In the lines below, swap "median" for "mean" and change nothing else. Give back all of the lines and leave out the pictures.

── INFORMATION PROVIDED ──

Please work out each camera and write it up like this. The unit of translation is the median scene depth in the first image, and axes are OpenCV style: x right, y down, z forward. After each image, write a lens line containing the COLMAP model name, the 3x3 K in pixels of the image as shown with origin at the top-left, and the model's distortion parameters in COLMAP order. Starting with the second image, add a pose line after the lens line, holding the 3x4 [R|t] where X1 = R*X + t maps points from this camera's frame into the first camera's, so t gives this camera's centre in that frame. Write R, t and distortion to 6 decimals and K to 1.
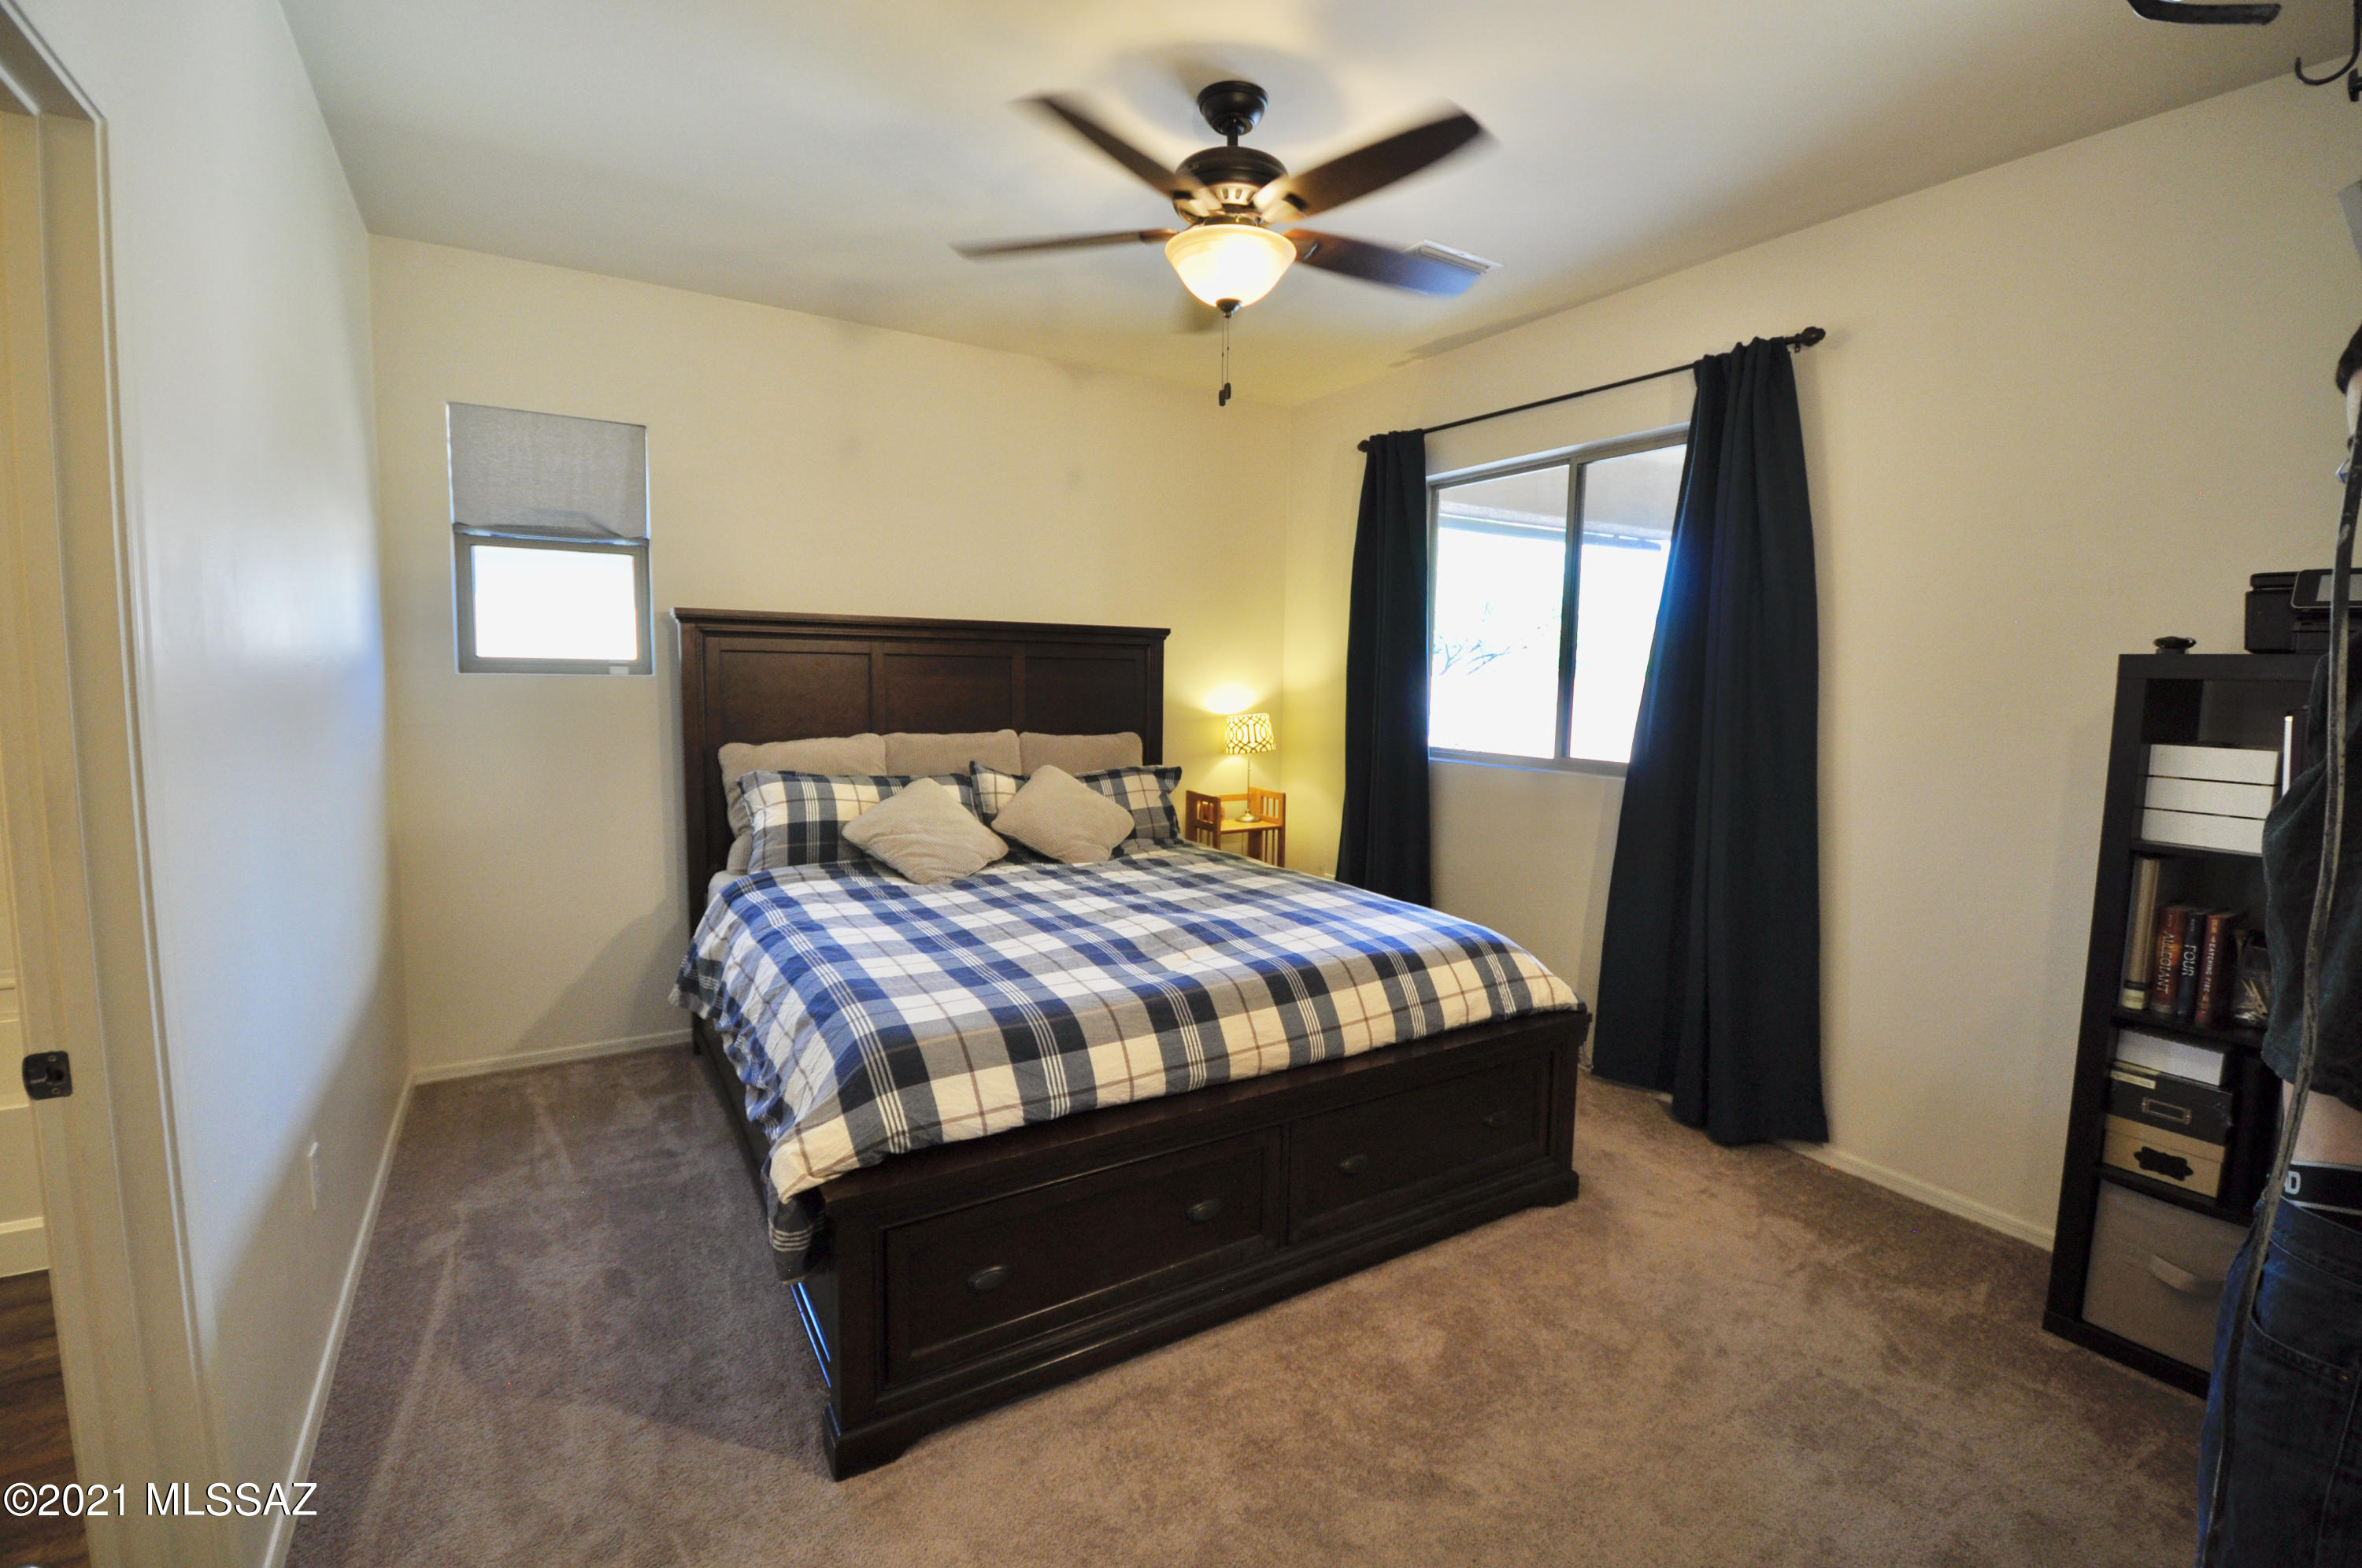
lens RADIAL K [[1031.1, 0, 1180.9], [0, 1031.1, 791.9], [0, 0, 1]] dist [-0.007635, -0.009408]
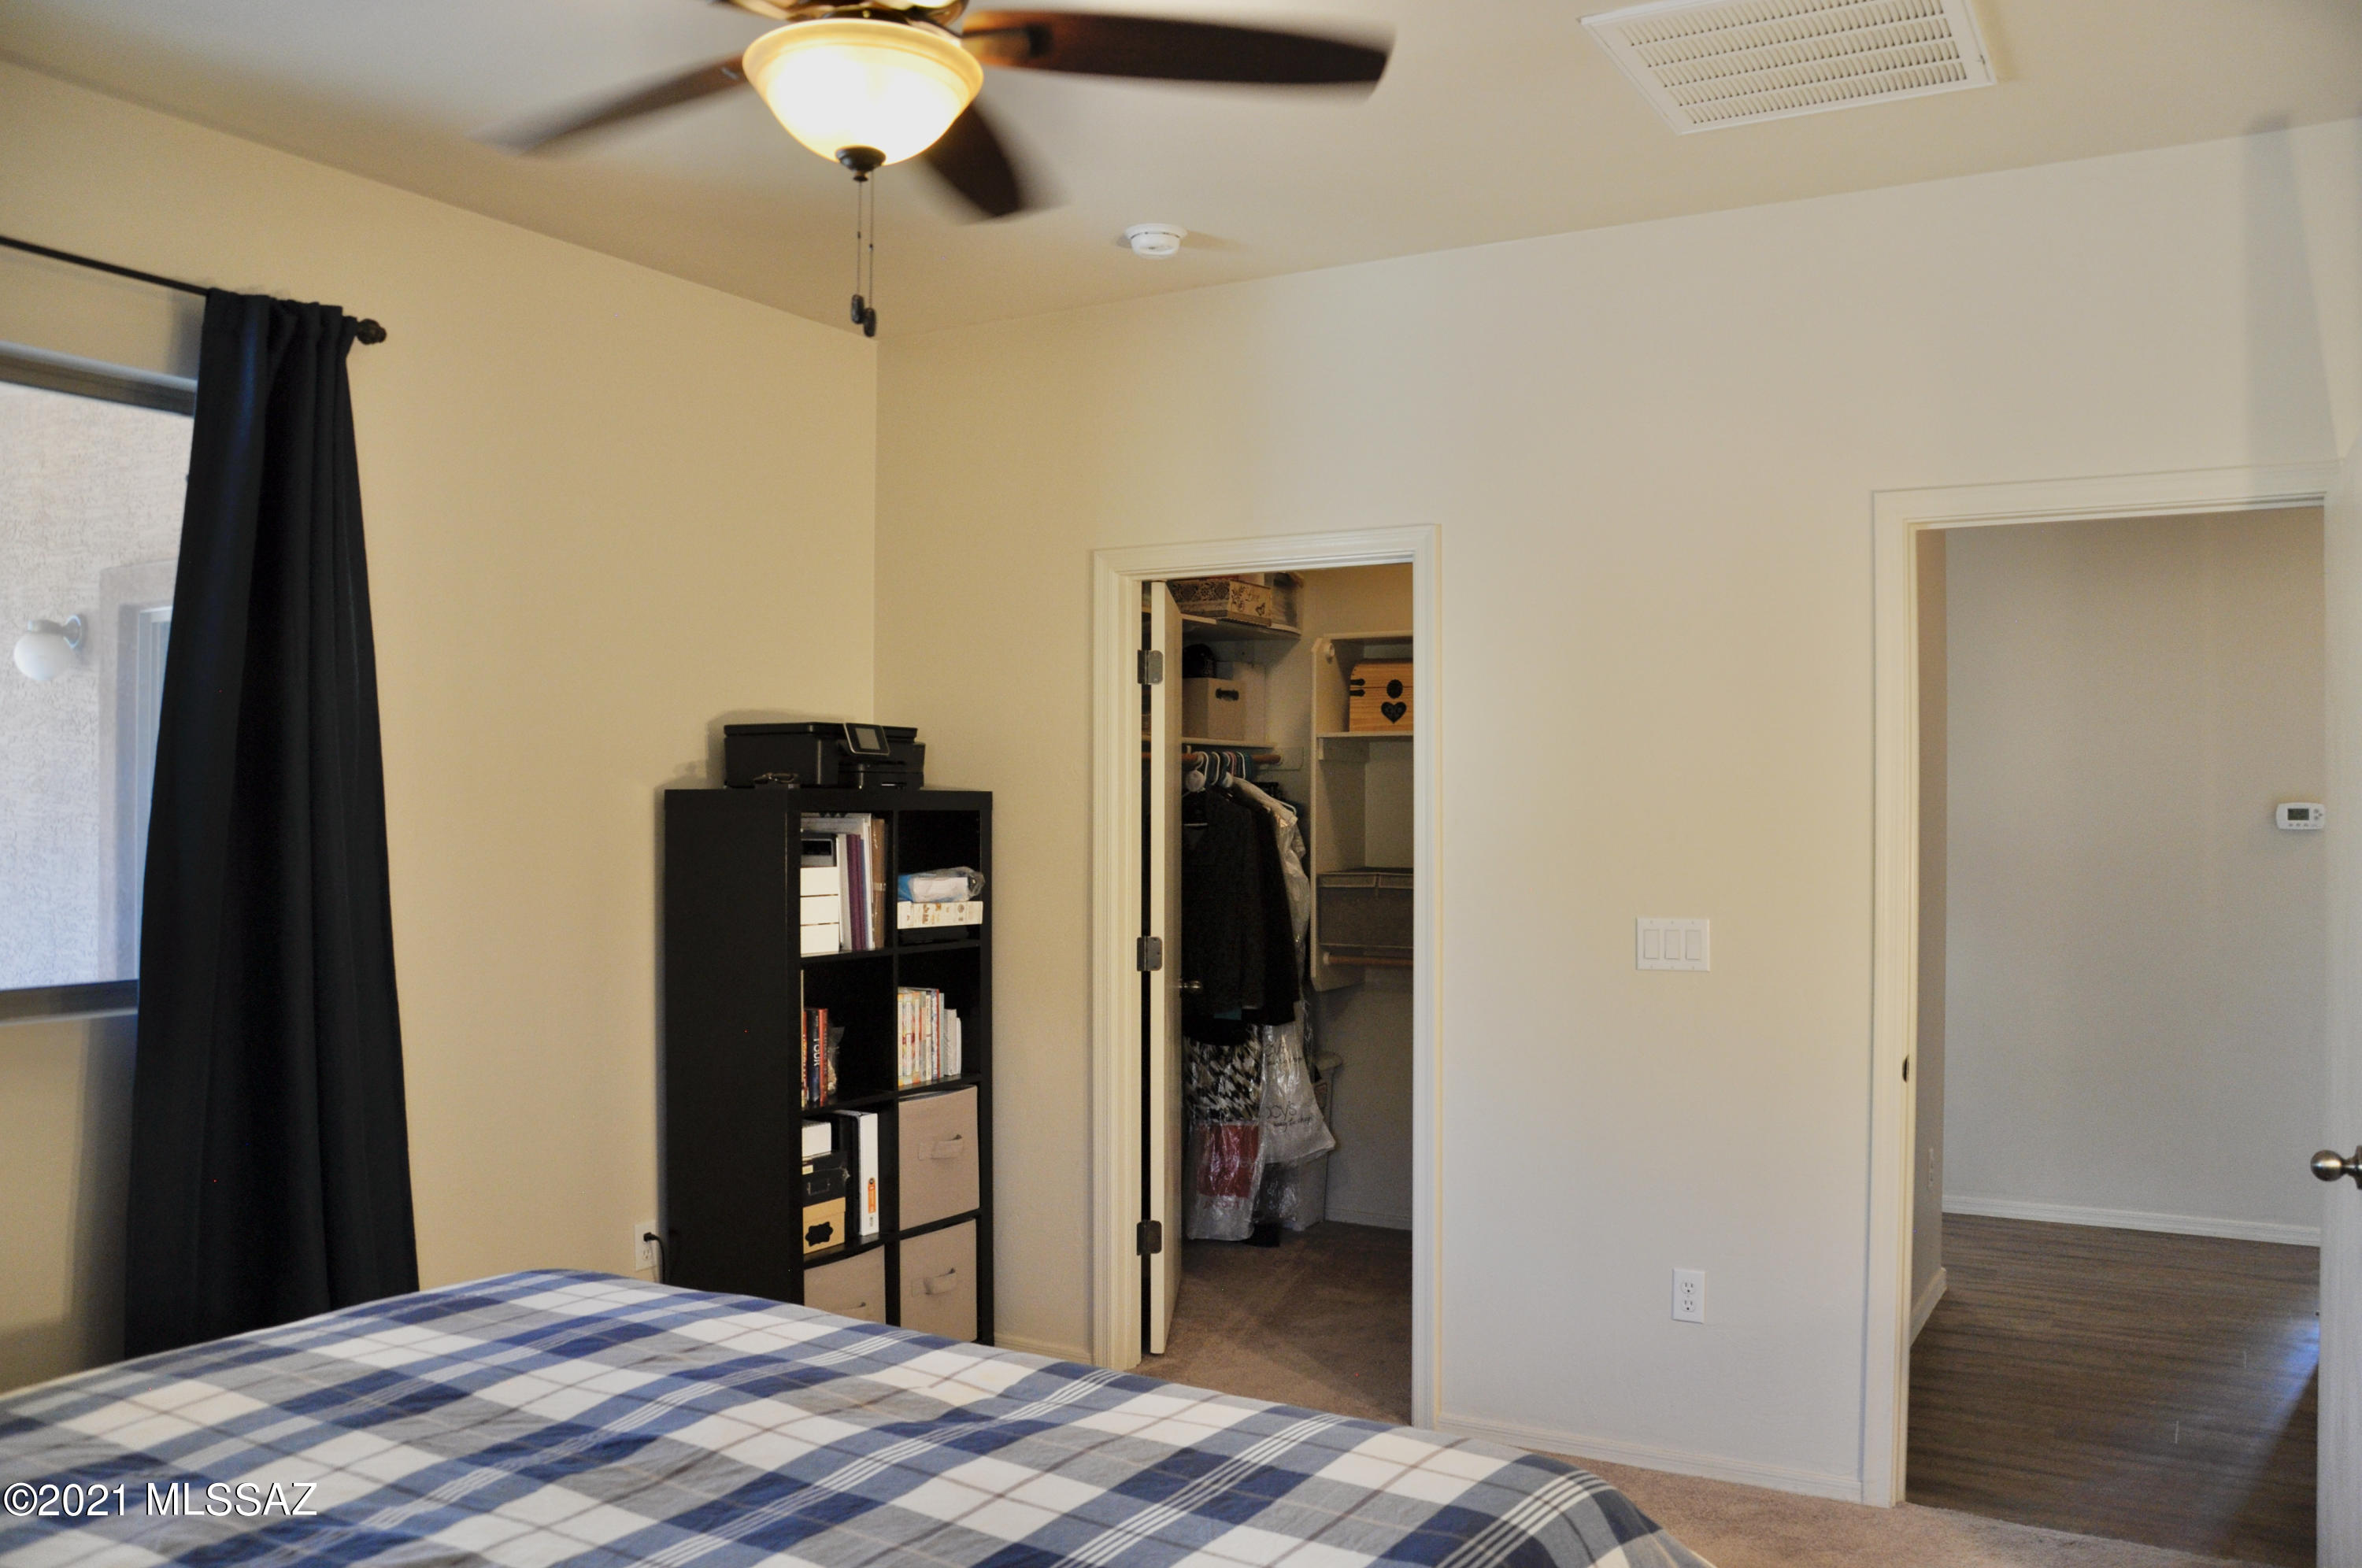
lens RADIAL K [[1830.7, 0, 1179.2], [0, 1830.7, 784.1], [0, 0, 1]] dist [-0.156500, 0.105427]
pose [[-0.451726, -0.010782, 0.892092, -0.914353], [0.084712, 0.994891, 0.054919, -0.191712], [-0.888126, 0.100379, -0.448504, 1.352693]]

───

_ANSWER SECTION_.
Please work out each camera and write it up like this. The unit of translation is the mean scene depth in the first image, and axes are OpenCV style: x right, y down, z forward. After each image, write a lens line containing the COLMAP model name, the 3x3 K in pixels of the image as shown with origin at the top-left, and the model's distortion parameters in COLMAP order. Starting with the second image, add a pose line after the lens line, holding the 3x4 [R|t] where X1 = R*X + t maps points from this camera's frame into the first camera's, so t gives this camera's centre in that frame. Write R, t and distortion to 6 decimals and K to 1.
lens RADIAL K [[1031.1, 0, 1180.9], [0, 1031.1, 791.9], [0, 0, 1]] dist [-0.007635, -0.009408]
lens RADIAL K [[1830.7, 0, 1179.2], [0, 1830.7, 784.1], [0, 0, 1]] dist [-0.156500, 0.105427]
pose [[-0.451726, -0.010782, 0.892092, -0.914353], [0.084712, 0.994891, 0.054919, -0.191712], [-0.888126, 0.100379, -0.448504, 1.352693]]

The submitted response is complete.